I have often heard people praise the idea of using vinegar in their loops for cleaning, I strongly oppose this. Vinegar which is derived from fruits and certain vegetables, is organic, meaning its can rot or introduce bacteria into you loop. The bacteria can eat O-rings, peel plating, pit copper and weaken/crack acrylics.
The issue I have with cleaning kits are that they tend to just cycle the debris, which either gets stored back into the radiators or worse, in the fine fins of your water blocks. To prevent this, the radiator should be run with only a reservoir, filter, pump and single radiator prior to being installed in your final loop. The order of these components should go, reservoir > pump > radiator > filter. The duty of the filter is to catch exiting debris from the radiator and prevent it from reaching the other components.
After treating your loops with a cleaning solution like the mentioned Blitz Pro kit, the radiator will need to be flushed with several gallons of distilled water. After the loop has been flushed out with the distilled water and you can see that the water is clear and not cloudy, keep the loop running for three to five days. Running the loop is important after the chemical flush as additional particles can release from the radiator, which without the filter would find their way into the blocks.
During this time that the loop is running take a heat gun and in a sweeping motion make passes over the radiator fins, every few hours. This will aid in helping the stubborn debris to release from the radiator. The goal is not to make your radiator hot to the touch, but to mimic conditions that your radiator would experience when a system is under load. Getting the radiator too hot may result in damage to the radiator. Remember: warm, not hot.

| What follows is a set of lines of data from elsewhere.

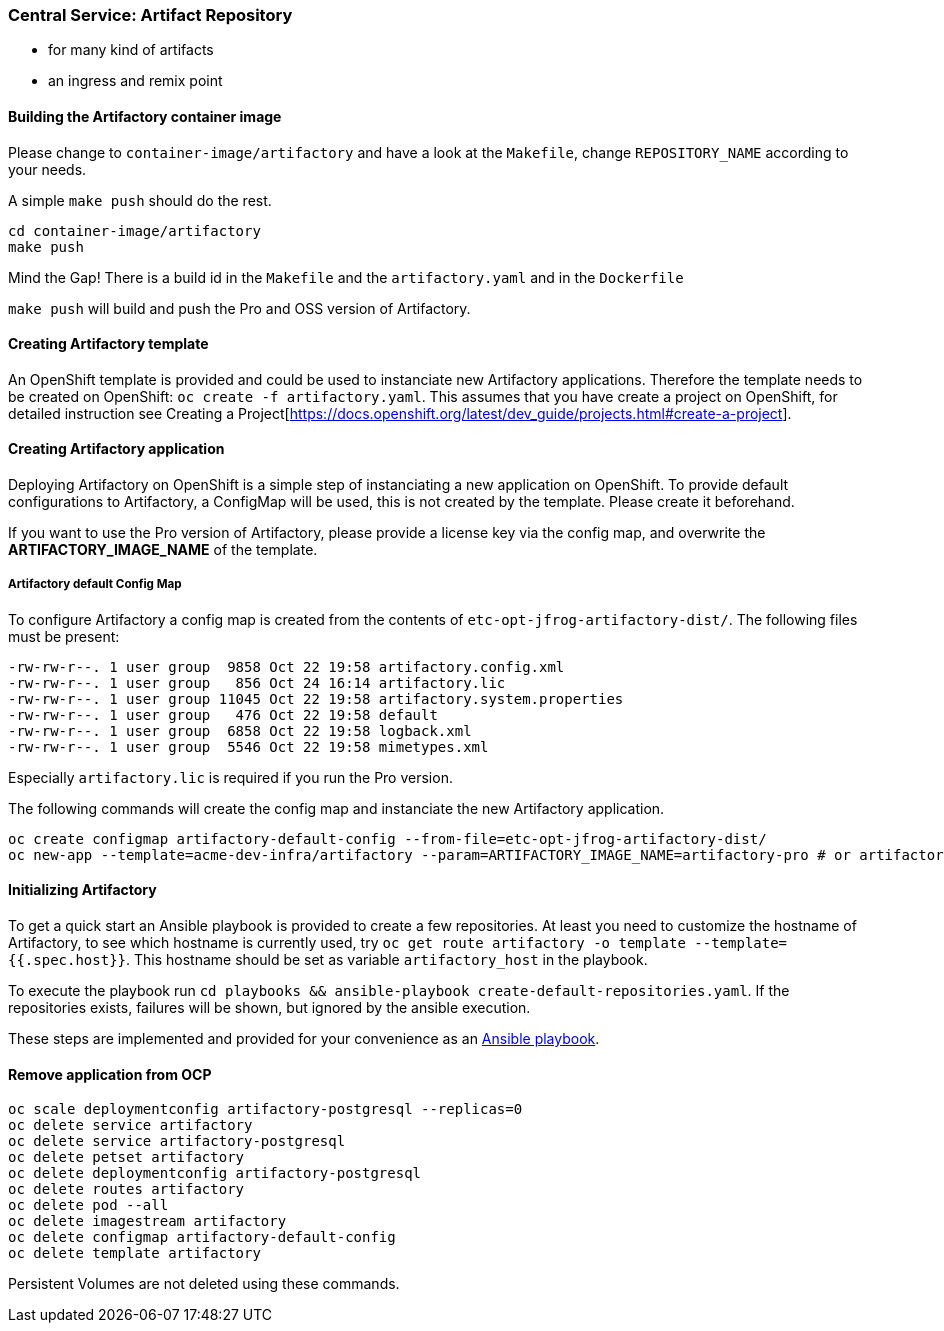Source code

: === Central Service: Artifact Repository

* for many kind of artifacts
* an ingress and remix point

==== Building the Artifactory container image

Please change to `container-image/artifactory` and have a look at the `Makefile`, change
`REPOSITORY_NAME` according to your needs.

A simple `make push` should do the rest.

```
cd container-image/artifactory
make push
```

Mind the Gap! There is a build id in the `Makefile` and the `artifactory.yaml` and in the `Dockerfile`

`make push` will build and push the Pro and OSS version of Artifactory.

==== Creating Artifactory template

An OpenShift template is provided and could be used to instanciate new Artifactory
applications. Therefore the template needs to be created on OpenShift: `oc create -f artifactory.yaml`.
This assumes that you have create a project on OpenShift, for detailed instruction
see Creating a Project[https://docs.openshift.org/latest/dev_guide/projects.html#create-a-project].

==== Creating Artifactory application

Deploying Artifactory on OpenShift is a simple step of instanciating a new
application on OpenShift. To provide default configurations to Artifactory,
a ConfigMap will be used, this is not created by the template. Please create
it beforehand.

If you want to use the Pro version of Artifactory, please provide a license key
via the config map, and overwrite the *ARTIFACTORY_IMAGE_NAME* of the template.

===== Artifactory default Config Map

To configure Artifactory a config map is created from the contents of `etc-opt-jfrog-artifactory-dist/`.
The following files must be present:
```
-rw-rw-r--. 1 user group  9858 Oct 22 19:58 artifactory.config.xml
-rw-rw-r--. 1 user group   856 Oct 24 16:14 artifactory.lic
-rw-rw-r--. 1 user group 11045 Oct 22 19:58 artifactory.system.properties
-rw-rw-r--. 1 user group   476 Oct 22 19:58 default
-rw-rw-r--. 1 user group  6858 Oct 22 19:58 logback.xml
-rw-rw-r--. 1 user group  5546 Oct 22 19:58 mimetypes.xml
```

Especially `artifactory.lic` is required if you run the Pro version.

The following commands will create the config map and instanciate the new Artifactory
application.

```
oc create configmap artifactory-default-config --from-file=etc-opt-jfrog-artifactory-dist/
oc new-app --template=acme-dev-infra/artifactory --param=ARTIFACTORY_IMAGE_NAME=artifactory-pro # or artifactory-oss
```

==== Initializing Artifactory

To get a quick start an Ansible playbook is provided to create a few repositories.
At least you need to customize the hostname of Artifactory, to see which hostname
is currently used, try `oc get route artifactory -o template --template={{.spec.host}}`.
This hostname should be set as variable `artifactory_host` in the playbook.

To execute the playbook run `cd playbooks && ansible-playbook create-default-repositories.yaml`. If the
repositories exists, failures will be shown, but ignored by the ansible execution.

These steps are implemented and provided for your convenience as an <<playbooks/deploy-service.yaml#Ansible playbook,Ansible playbook>>.

==== Remove application from OCP

```
oc scale deploymentconfig artifactory-postgresql --replicas=0
oc delete service artifactory
oc delete service artifactory-postgresql
oc delete petset artifactory
oc delete deploymentconfig artifactory-postgresql
oc delete routes artifactory
oc delete pod --all
oc delete imagestream artifactory
oc delete configmap artifactory-default-config
oc delete template artifactory
```

Persistent Volumes are not deleted using these commands.
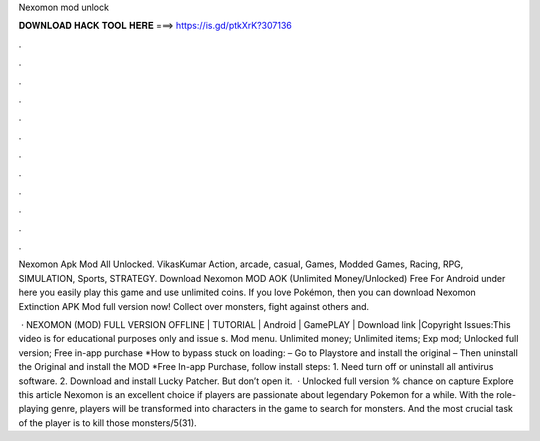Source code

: Nexomon mod unlock



𝐃𝐎𝐖𝐍𝐋𝐎𝐀𝐃 𝐇𝐀𝐂𝐊 𝐓𝐎𝐎𝐋 𝐇𝐄𝐑𝐄 ===> https://is.gd/ptkXrK?307136



.



.



.



.



.



.



.



.



.



.



.



.

Nexomon Apk Mod All Unlocked. VikasKumar Action, arcade, casual, Games, Modded Games, Racing, RPG, SIMULATION, Sports, STRATEGY. Download Nexomon MOD AOK (Unlimited Money/Unlocked) Free For Android under here you easily play this game and use unlimited coins. If you love Pokémon, then you can download Nexomon Extinction APK Mod full version now! Collect over monsters, fight against others and.

 · NEXOMON (MOD) FULL VERSION OFFLINE | TUTORIAL | Android | GamePLAY | Download link |Copyright Issues:This video is for educational purposes only and issue s. Mod menu. Unlimited money; Unlimited items; Exp mod; Unlocked full version; Free in-app purchase *How to bypass stuck on loading: – Go to Playstore and install the original – Then uninstall the Original and install the MOD *Free In-app Purchase, follow install steps: 1. Need turn off or uninstall all antivirus software. 2. Download and install Lucky Patcher. But don’t open it.  · Unlocked full version % chance on capture Explore this article Nexomon is an excellent choice if players are passionate about legendary Pokemon for a while. With the role-playing genre, players will be transformed into characters in the game to search for monsters. And the most crucial task of the player is to kill those monsters/5(31).
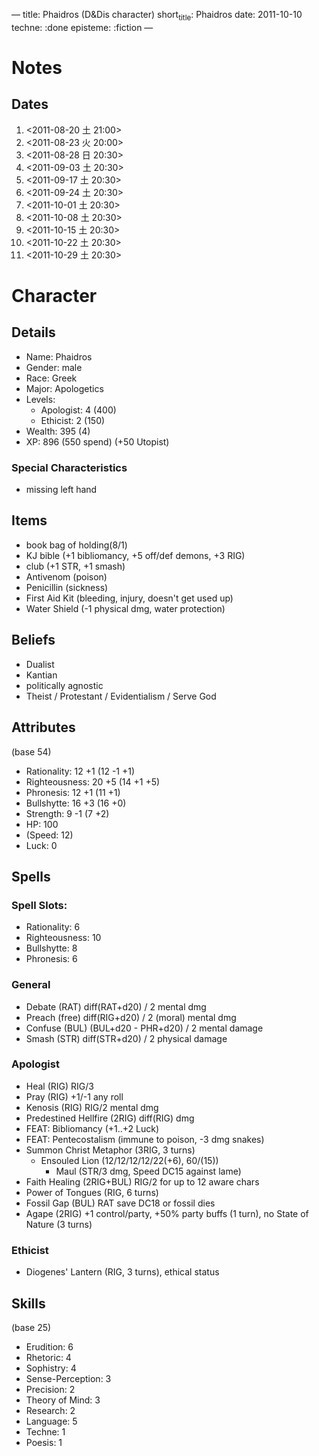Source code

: ---
title: Phaidros (D&Dis character)
short_title: Phaidros
date: 2011-10-10
techne: :done
episteme: :fiction
---

* Notes
** Dates
1. <2011-08-20 土 21:00>
2. <2011-08-23 火 20:00>
3. <2011-08-28 日 20:30>
4. <2011-09-03 土 20:30>
5. <2011-09-17 土 20:30>
6. <2011-09-24 土 20:30>
7. <2011-10-01 土 20:30>
8. <2011-10-08 土 20:30>
9. <2011-10-15 土 20:30>
10. <2011-10-22 土 20:30>
11. <2011-10-29 土 20:30>
* Character
** Details
- Name: Phaidros
- Gender: male
- Race: Greek
- Major: Apologetics
- Levels:
  - Apologist: 4 (400)
  - Ethicist: 2 (150)
- Wealth: 395 (4)
- XP: 896 (550 spend) (+50 Utopist)
*** Special Characteristics
- missing left hand
** Items 
- book bag of holding(8/1)
- KJ bible (+1 bibliomancy, +5 off/def demons, +3 RIG) 
- club (+1 STR, +1 smash)
- Antivenom (poison)
- Penicillin (sickness)
- First Aid Kit (bleeding, injury, doesn't get used up)
- Water Shield (-1 physical dmg, water protection)
** Beliefs
- Dualist
- Kantian
- politically agnostic
- Theist / Protestant / Evidentialism / Serve God
** Attributes
(base 54)
- Rationality: 12 +1 (12 -1 +1)
- Righteousness: 20 +5 (14 +1 +5)
- Phronesis: 12 +1 (11 +1)
- Bullshytte: 16 +3 (16 +0) 
- Strength: 9 -1 (7 +2)
- HP: 100
- (Speed: 12)
- Luck: 0
** Spells
*** Spell Slots:
- Rationality: 6
- Righteousness: 10
- Bullshytte: 8
- Phronesis: 6
*** General
- Debate (RAT) diff(RAT+d20) / 2 mental dmg
- Preach (free) diff(RIG+d20) / 2 (moral) mental dmg
- Confuse (BUL) (BUL+d20 - PHR+d20) / 2 mental damage
- Smash (STR) diff(STR+d20) / 2 physical damage
*** Apologist
- Heal (RIG) RIG/3
- Pray (RIG) +1/-1 any roll
- Kenosis (RIG) RIG/2 mental dmg
- Predestined Hellfire (2RIG) diff(RIG) dmg
- FEAT: Bibliomancy (+1..+2 Luck)
- FEAT: Pentecostalism (immune to poison, -3 dmg snakes)
- Summon Christ Metaphor (3RIG, 3 turns)
  - Ensouled Lion (12/12/12/12/22(+6), 60/(15))
    - Maul (STR/3 dmg, Speed DC15 against lame)
- Faith Healing (2RIG+BUL) RIG/2 for up to 12 aware chars
- Power of Tongues (RIG, 6 turns)
- Fossil Gap (BUL) RAT save DC18 or fossil dies
- Agape (2RIG) +1 control/party, +50% party buffs (1 turn), no State of Nature
  (3 turns)
*** Ethicist
- Diogenes' Lantern (RIG, 3 turns), ethical status 
** Skills
(base 25) 
- Erudition: 6
- Rhetoric: 4
- Sophistry: 4
- Sense-Perception: 3
- Precision: 2
- Theory of Mind: 3
- Research: 2
- Language: 5 
- Techne: 1
- Poesis: 1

You will need to drain the loop, and clean the filter out several times, during this cycle. The end goal is running the loop with the heat gun treatments and not having debris filling up your filter. Once you have achieved this, feel free to disconnect your radiator from the loop and repeat the process for additional radiators, but make sure to cap off your radiators until they are being installed in the case. Following these guidelines will not only keep your loop healthy, but save you headache and hassle when in three months time your system is overheating due to a build-up of debris in your blocks.